#### WHAT IS BEING ASKED
Put each line of the data below into a numbered list, omitting blank lines and the picture placeholders.

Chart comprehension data
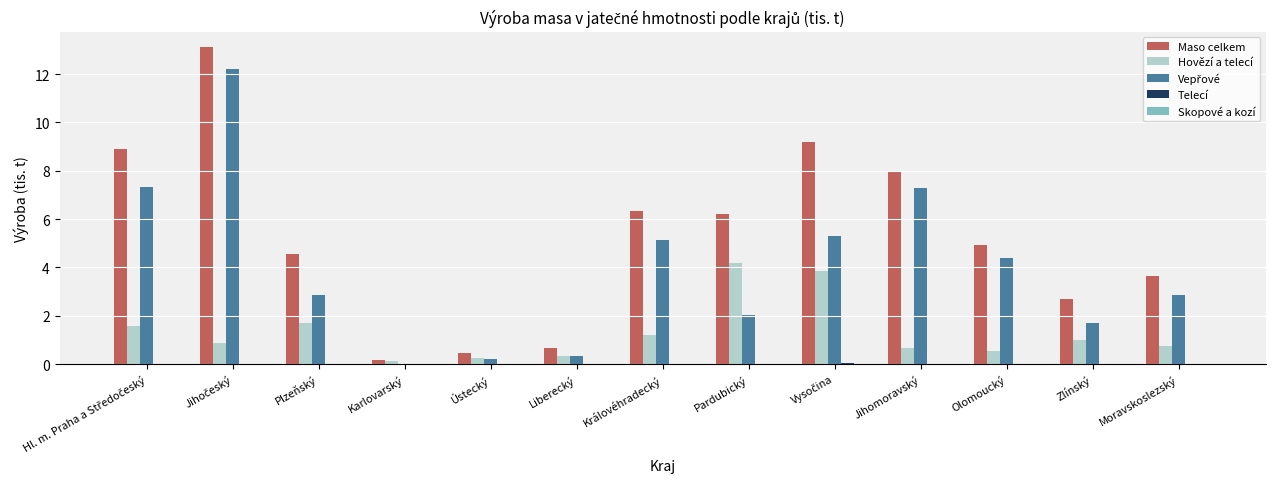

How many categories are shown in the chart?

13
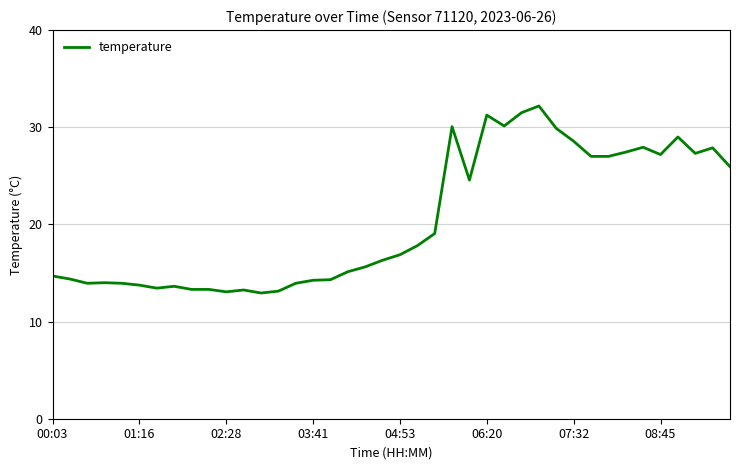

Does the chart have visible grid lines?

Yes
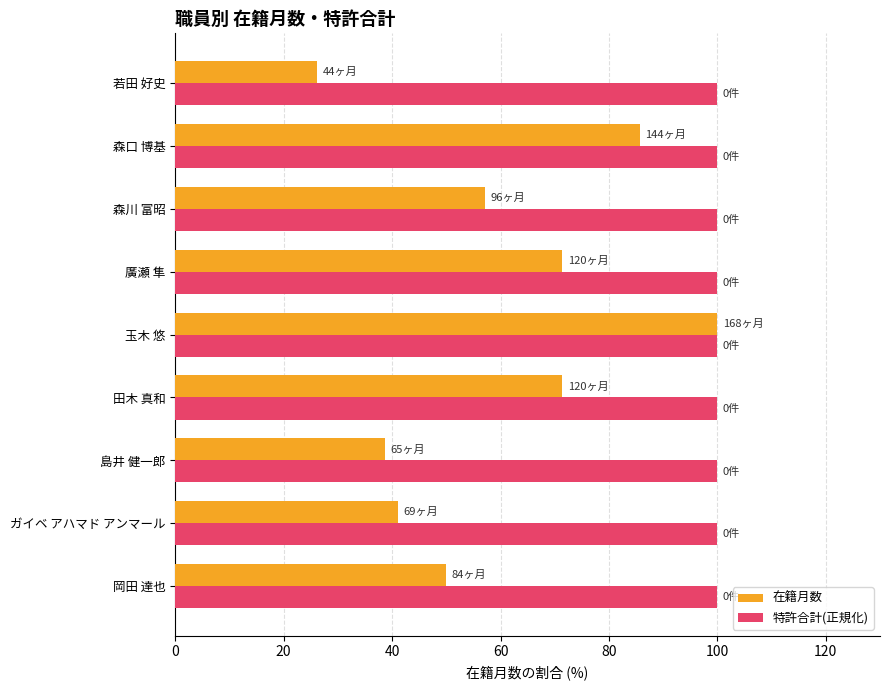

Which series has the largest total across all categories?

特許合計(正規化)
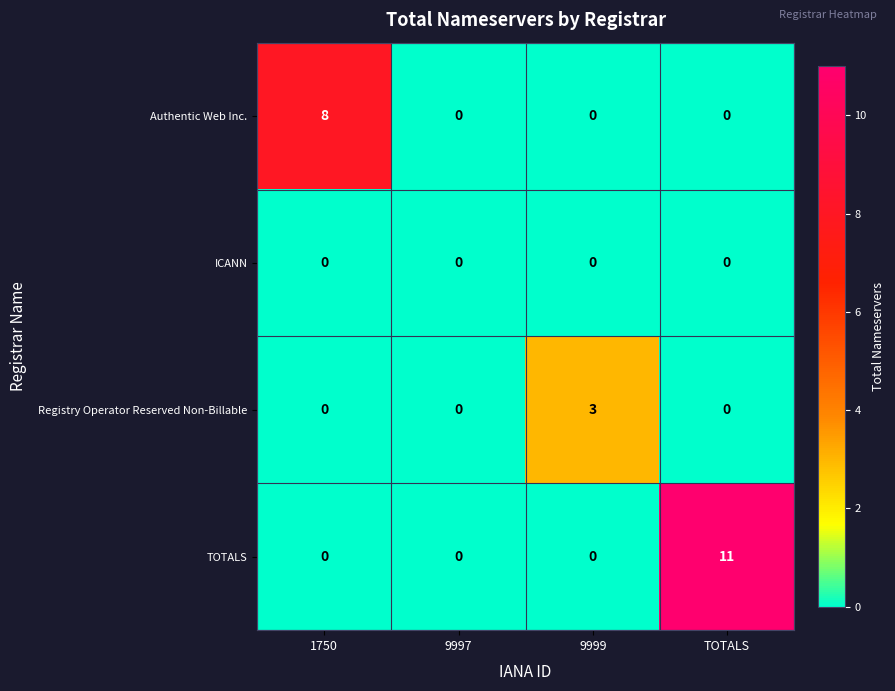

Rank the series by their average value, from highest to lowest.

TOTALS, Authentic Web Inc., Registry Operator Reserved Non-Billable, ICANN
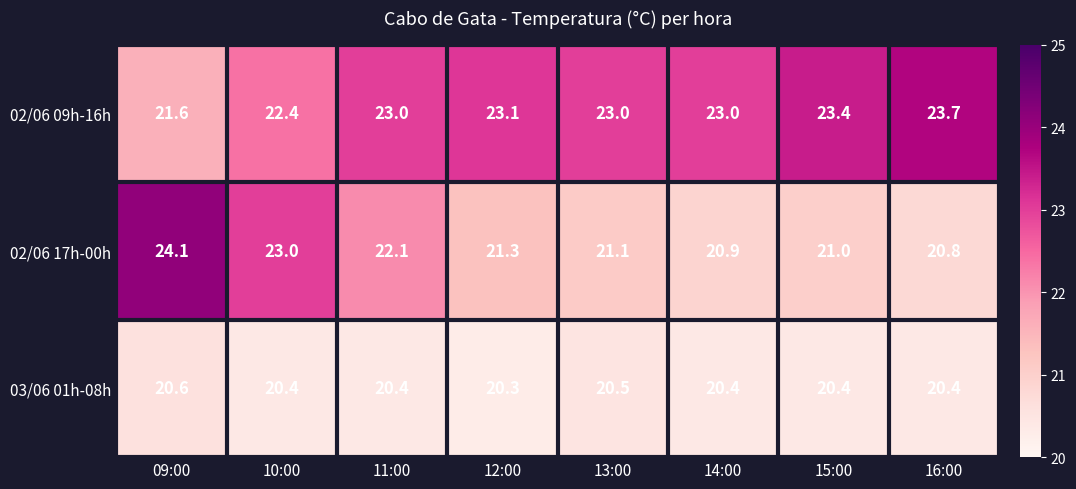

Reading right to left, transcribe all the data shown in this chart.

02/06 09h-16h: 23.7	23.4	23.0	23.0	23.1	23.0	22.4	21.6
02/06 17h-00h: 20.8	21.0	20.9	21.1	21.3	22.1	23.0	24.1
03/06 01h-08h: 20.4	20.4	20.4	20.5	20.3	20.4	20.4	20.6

#### EXERCISE ANSWER
1. How many categories are shown in the chart?
2. 13
3. Does the chart have visible grid lines?
4. Yes
5. Which series has the largest total across all categories?
6. 特許合計(正規化)
7. Rank the series by their average value, from highest to lowest.
8. TOTALS, Authentic Web Inc., Registry Operator Reserved Non-Billable, ICANN
9. Reading right to left, transcribe all the data shown in this chart.
10. 02/06 09h-16h: 23.7	23.4	23.0	23.0	23.1	23.0	22.4	21.6
11. 02/06 17h-00h: 20.8	21.0	20.9	21.1	21.3	22.1	23.0	24.1
12. 03/06 01h-08h: 20.4	20.4	20.4	20.5	20.3	20.4	20.4	20.6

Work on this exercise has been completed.